Some simulations had to be re-run because of problems that were detected only after the data had been post-processed and published.

  • The CRCM5-UQAM simulation driven by the MPI-ESM-MR future run was originally continued off the MPI-ESM-LR historical run. It was re-run for both the historical and future periods.
  • Both the WRF and RegCM4 simulations driven by MPI-ESM-LR originally had mis-specified surface temperatures over the oceans.
  • The original WRF runs driven by ERA-Interim had no sea ice due to configuration issues.

In all cases, the original simulations were retracted and replaced with output from the re-runs.

If there is doubt regarding whether a file is from the original run or the re-run, check the global attribute "version" in the netCDF headers; re-runs are verison 2 or higher.

Reprocessed Outputs

Some errors in the post-processing workflow were discovered only after the data had been published. In these cases, we corrected the errors and republished the data. The following problems affected the actual data in the files (not just metadata or ancillary data) and resulted in a version number of 2 or higher.

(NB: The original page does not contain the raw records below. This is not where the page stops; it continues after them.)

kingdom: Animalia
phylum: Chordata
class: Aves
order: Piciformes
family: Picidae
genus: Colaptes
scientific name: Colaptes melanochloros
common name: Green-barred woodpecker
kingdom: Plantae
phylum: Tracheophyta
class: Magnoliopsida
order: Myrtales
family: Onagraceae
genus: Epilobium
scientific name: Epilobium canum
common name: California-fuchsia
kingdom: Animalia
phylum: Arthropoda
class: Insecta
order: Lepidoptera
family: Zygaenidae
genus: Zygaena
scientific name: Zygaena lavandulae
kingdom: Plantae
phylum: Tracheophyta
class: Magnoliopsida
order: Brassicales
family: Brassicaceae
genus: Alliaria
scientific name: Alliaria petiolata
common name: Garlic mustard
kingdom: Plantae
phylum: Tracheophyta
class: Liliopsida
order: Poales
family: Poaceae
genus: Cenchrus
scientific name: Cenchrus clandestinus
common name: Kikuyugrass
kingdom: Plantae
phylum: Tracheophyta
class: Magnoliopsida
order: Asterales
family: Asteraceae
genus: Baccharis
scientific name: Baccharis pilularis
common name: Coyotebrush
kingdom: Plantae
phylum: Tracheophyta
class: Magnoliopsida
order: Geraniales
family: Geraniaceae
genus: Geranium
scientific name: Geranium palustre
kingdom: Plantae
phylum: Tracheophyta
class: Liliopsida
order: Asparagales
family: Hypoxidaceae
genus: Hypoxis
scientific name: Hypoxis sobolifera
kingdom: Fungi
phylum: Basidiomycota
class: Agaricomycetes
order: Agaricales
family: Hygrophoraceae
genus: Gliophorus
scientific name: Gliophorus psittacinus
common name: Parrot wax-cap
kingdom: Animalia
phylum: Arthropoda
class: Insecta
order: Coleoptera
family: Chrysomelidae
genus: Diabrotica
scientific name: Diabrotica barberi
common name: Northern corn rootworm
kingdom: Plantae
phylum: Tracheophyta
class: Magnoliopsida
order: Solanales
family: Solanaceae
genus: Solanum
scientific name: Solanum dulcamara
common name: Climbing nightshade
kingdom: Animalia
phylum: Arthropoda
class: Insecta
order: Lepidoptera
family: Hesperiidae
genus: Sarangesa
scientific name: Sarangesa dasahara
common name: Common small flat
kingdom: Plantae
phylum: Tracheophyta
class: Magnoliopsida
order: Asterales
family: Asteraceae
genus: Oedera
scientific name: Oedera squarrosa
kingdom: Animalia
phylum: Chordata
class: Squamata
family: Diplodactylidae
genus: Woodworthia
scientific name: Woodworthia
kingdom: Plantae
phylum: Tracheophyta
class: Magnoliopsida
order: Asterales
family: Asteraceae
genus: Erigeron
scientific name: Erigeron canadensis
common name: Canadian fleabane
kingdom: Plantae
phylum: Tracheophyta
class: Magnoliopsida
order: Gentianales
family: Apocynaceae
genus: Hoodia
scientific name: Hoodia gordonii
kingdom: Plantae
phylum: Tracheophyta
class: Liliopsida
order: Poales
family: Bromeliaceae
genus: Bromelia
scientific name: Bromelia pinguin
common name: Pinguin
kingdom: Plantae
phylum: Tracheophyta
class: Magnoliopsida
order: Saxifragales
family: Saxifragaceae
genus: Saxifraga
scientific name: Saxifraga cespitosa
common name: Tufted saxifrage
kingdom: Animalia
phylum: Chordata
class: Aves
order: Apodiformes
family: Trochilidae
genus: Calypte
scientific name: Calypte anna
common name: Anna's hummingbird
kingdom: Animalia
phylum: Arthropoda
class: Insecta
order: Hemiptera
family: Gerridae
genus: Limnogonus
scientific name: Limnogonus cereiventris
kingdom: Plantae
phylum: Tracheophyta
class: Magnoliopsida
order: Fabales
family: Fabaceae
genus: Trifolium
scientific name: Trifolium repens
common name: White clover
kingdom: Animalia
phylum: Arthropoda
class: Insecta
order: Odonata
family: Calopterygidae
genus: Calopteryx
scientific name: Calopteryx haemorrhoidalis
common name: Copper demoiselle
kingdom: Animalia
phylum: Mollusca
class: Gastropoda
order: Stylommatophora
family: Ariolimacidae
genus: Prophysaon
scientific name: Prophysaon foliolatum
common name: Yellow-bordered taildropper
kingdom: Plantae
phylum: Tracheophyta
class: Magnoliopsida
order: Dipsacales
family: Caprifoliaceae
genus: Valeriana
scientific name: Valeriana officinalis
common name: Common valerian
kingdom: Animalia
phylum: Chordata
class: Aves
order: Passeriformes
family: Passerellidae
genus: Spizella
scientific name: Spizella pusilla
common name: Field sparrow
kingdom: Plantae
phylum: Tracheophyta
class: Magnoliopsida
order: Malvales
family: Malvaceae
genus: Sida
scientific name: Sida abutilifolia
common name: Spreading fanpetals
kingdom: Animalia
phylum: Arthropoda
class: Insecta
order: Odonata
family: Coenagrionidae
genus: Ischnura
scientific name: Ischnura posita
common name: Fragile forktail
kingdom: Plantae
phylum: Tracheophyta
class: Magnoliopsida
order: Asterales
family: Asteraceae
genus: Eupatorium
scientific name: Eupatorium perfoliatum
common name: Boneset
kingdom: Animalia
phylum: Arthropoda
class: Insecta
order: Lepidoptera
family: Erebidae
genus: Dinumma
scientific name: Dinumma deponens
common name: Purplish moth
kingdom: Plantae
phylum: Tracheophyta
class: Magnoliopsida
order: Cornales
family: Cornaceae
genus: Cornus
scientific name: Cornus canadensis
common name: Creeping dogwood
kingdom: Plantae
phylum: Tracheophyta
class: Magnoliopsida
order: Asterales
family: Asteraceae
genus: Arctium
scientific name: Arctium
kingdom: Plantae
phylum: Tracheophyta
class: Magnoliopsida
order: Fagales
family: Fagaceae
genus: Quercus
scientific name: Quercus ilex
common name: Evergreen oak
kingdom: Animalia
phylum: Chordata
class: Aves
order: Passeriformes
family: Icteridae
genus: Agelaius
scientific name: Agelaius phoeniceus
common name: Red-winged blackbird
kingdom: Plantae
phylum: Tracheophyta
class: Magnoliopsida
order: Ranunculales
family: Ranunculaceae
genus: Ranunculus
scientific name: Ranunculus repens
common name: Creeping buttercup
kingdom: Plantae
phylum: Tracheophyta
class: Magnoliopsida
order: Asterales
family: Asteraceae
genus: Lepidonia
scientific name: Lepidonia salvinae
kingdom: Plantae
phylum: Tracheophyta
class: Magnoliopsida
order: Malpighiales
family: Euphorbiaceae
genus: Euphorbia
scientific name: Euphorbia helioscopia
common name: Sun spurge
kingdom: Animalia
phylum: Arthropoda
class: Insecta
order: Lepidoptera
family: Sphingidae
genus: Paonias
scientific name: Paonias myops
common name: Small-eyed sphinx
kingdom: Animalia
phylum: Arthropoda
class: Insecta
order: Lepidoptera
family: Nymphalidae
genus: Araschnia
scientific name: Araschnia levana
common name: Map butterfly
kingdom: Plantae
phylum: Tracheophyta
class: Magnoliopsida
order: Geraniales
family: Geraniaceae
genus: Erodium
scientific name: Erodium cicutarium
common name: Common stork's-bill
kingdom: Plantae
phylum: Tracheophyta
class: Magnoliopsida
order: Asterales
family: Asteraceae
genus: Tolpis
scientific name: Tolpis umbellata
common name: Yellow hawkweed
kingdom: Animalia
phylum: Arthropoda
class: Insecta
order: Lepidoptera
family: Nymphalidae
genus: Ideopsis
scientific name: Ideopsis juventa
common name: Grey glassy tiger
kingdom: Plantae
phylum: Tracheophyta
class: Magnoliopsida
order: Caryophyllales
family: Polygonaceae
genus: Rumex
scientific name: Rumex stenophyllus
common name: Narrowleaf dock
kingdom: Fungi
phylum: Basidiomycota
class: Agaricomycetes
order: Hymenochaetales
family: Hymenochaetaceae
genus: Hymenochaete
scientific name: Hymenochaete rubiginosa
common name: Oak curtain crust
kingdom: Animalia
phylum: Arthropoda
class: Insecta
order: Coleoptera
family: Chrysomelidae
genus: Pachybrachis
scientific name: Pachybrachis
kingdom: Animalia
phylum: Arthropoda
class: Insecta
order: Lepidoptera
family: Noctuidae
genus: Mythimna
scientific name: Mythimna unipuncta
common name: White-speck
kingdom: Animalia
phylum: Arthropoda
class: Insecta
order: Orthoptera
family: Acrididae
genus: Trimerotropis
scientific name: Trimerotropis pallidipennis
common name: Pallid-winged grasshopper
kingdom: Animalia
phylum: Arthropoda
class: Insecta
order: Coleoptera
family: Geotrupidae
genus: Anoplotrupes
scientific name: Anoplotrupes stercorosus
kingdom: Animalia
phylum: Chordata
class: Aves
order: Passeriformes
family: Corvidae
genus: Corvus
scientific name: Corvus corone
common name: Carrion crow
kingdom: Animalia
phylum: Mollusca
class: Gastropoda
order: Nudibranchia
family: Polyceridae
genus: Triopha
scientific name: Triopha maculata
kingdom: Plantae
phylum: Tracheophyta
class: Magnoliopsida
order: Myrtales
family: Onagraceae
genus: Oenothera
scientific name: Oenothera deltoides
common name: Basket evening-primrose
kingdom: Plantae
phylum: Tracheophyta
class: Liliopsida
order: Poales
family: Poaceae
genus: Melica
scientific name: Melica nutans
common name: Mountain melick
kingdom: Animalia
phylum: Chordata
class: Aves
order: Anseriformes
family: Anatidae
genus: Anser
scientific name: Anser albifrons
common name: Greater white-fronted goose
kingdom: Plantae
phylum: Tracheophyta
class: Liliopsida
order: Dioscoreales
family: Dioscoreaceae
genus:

  • Problems with time coordinates affecting aggregation to daily and longer frequences in the RegCM4/ERA-Int and CRCM5-UQAM/CanESM/RCP45 runs resulted in these files being reprocessed compeltely.
  • An apparent typo in the configuration files for the 25-km RegCM4 runs driven by GFDL and HadGEM resulted in their grid projections being shifted 0.5 degrees south relative to the MPI and ERA-Int runs, which caused errors downsteam when they were regridded to the NAM-22i common grid. The fix to the latitude and longitude arrays was minor, but the common grid data had to be reprocessed.

Other Revisions

  • All priority 0 (temp and precip) files start out at version 1.1 because we added tracking_ids, version numbers, and DOIs to the files, which they did not have when originally published.
  • Latitude and longitude arrays in WRF and CanRCM4 were updated to run -180:180 instead of 0:360.
  • Corrections to latitude and longitude arrays (separate from the grid-shift problem describe above) were applied in all RegCM4 runs.
  • Some metadata and ancillary data errors on assorted NAM-22i CRCM5-OUR runs were corrected.
  • The _FillValue and missing_value attributes in RegCM4 outputs were updated to set them consistently to 1e20f, rather than various default values generated by various processing scripts.
  • Miscellaneous inconsistencies in long_names, standard_names, and cell_methods attributes in WRF and CRCM5-OUR outputs, as well as variables prhmax, hurs, and sfcWind were fixed.